Die Verbindung von Mensch, Technik und Natur begeistert Barbara Muntwyler beim Fliegen am meisten. «Ich habe mir sogar überlegt, Aviatik zu studieren. Aber Geschichte interessierte mich auch.» Damit sie sich nicht für ein Thema entscheiden muss, ist sie Lehrerin geworden: «In dem Beruf kann ich mich allem befassen.»
«Piste 24» grollt es aus dem Funk. Wir verlieren rasant an Höhe, die Nase zeigt einen Moment zu Boden, die Turbulenzen nehmen ab, bald sind die einzelnen Grashalme zu unterscheiden, «centerline okay, speed okay, aiming point okay», murmelt Barbara Muntwyler immer wieder, wir setzen auf, die Pilotin bremst, wir holpern auf dem Gras, rechts tauchen Hangar und Clubhaus auf, wir kommen zum Stehen.

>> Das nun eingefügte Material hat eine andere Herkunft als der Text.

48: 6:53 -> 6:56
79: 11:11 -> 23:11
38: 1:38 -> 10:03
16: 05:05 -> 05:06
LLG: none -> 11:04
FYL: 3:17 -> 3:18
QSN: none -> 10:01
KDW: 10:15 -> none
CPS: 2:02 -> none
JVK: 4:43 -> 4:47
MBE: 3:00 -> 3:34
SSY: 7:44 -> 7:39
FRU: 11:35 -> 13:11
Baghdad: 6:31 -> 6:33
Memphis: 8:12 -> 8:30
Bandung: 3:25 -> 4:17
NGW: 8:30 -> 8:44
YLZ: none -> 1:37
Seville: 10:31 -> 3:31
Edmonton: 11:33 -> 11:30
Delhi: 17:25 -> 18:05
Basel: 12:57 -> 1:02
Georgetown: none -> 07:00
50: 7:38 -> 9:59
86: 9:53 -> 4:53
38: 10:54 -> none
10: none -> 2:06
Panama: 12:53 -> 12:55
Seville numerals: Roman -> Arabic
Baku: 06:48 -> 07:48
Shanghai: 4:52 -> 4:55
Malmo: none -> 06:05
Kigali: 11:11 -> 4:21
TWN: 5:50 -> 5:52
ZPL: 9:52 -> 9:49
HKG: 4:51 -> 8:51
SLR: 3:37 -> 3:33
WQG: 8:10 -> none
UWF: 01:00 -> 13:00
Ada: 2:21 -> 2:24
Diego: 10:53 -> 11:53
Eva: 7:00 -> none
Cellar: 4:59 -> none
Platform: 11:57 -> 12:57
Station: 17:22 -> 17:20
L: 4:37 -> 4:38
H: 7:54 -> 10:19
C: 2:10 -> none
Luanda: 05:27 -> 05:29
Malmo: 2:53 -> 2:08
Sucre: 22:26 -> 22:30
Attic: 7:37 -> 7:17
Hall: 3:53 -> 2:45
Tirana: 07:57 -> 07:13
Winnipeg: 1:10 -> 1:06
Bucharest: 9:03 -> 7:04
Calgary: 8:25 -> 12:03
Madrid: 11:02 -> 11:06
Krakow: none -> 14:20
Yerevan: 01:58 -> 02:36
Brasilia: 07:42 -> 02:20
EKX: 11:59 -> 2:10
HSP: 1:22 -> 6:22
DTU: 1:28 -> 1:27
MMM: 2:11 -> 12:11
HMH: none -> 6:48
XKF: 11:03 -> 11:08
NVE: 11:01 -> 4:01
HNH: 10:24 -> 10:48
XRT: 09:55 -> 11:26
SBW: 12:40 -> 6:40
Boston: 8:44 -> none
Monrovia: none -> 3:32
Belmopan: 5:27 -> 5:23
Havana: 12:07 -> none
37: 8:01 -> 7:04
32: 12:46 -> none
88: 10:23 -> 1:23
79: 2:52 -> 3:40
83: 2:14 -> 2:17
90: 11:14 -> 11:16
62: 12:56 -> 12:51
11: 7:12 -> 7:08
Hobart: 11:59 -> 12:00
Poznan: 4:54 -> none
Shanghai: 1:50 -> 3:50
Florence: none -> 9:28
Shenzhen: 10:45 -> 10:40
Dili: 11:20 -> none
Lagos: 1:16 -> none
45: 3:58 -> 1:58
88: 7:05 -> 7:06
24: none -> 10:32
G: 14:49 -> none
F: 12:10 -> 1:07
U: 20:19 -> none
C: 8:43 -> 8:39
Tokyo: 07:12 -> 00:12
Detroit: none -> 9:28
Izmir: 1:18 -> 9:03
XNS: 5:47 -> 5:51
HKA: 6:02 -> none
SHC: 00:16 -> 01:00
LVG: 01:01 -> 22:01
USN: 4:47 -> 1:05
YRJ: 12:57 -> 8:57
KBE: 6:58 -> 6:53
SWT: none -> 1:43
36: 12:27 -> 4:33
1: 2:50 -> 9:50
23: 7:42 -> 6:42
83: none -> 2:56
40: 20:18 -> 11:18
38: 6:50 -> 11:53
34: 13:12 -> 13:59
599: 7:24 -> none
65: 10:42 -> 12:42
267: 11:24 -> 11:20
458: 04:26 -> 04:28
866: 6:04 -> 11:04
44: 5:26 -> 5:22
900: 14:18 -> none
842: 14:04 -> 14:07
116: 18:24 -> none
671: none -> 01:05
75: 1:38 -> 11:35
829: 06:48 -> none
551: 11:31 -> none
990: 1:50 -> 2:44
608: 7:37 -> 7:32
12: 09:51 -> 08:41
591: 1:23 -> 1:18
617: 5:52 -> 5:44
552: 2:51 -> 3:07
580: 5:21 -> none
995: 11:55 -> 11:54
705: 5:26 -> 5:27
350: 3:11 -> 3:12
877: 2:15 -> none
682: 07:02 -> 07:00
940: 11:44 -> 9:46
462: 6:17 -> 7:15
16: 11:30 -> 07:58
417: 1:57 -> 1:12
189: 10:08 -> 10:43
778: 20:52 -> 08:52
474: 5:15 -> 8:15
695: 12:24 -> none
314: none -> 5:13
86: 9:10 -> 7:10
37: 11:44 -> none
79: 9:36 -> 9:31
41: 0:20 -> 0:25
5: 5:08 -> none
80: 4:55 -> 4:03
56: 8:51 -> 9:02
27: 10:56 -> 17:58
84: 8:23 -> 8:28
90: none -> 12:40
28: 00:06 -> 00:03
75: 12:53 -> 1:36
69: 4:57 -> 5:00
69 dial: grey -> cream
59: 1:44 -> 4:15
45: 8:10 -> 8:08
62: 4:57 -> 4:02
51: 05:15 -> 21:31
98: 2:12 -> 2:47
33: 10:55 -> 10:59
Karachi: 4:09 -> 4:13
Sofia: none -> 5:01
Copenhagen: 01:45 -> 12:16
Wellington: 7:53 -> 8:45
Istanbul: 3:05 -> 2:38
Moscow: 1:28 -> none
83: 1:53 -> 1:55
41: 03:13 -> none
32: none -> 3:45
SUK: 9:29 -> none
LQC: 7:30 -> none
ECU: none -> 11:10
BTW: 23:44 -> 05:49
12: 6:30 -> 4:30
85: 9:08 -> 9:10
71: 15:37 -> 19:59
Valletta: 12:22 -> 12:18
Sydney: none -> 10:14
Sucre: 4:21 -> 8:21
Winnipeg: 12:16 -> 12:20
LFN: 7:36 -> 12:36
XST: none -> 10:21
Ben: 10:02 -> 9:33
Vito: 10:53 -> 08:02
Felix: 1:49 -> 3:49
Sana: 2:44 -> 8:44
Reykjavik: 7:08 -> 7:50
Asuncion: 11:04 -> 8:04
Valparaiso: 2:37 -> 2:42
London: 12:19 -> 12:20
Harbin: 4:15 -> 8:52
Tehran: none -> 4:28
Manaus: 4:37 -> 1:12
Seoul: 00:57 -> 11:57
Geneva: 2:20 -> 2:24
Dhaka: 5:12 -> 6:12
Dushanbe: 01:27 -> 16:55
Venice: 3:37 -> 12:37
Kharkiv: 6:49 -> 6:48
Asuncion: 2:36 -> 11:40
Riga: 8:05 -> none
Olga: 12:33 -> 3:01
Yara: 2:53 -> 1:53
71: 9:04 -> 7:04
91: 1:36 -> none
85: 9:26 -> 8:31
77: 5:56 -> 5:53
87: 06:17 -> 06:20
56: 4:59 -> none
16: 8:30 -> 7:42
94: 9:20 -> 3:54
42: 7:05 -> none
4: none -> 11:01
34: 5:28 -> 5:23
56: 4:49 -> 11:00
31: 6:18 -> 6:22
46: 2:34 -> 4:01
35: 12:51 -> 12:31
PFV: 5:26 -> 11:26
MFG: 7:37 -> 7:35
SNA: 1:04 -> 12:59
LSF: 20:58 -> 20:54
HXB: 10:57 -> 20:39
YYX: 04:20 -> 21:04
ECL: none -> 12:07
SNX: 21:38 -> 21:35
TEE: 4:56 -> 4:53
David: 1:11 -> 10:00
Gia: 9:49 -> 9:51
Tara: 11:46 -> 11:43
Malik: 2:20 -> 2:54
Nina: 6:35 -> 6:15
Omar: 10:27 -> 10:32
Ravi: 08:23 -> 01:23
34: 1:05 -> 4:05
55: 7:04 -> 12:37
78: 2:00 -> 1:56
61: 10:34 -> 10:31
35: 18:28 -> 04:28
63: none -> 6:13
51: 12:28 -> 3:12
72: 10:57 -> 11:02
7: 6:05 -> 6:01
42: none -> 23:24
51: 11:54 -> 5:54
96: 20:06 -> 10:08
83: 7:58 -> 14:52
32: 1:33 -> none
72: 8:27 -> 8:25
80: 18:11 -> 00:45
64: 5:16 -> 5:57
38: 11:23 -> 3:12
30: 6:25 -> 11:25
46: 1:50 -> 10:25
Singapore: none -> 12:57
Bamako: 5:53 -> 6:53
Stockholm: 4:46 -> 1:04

«In ein Thema richtig eintauchen, das gefällt mir.»
Barbara Muntwyler
Neben dem obligatorischen Kurs in Funkkommunikation hat Barbara Muntwyler auch Kurse zur Instandhaltung der Flugzeuge besucht. «In ein Thema richtig eintauchen, das gefällt mir.» Sie überlegt sich schon, welcher Aspekt des Fliegens als nächstes kommen könnte. Vielleicht Fluglehrerin werden? Oder doch lieber Fallschirme packen? Aber zuerst steht jetzt ein anderes Projekt im Vordergrund: Im Herbst 2021 will sie auf den Kilimandscharo.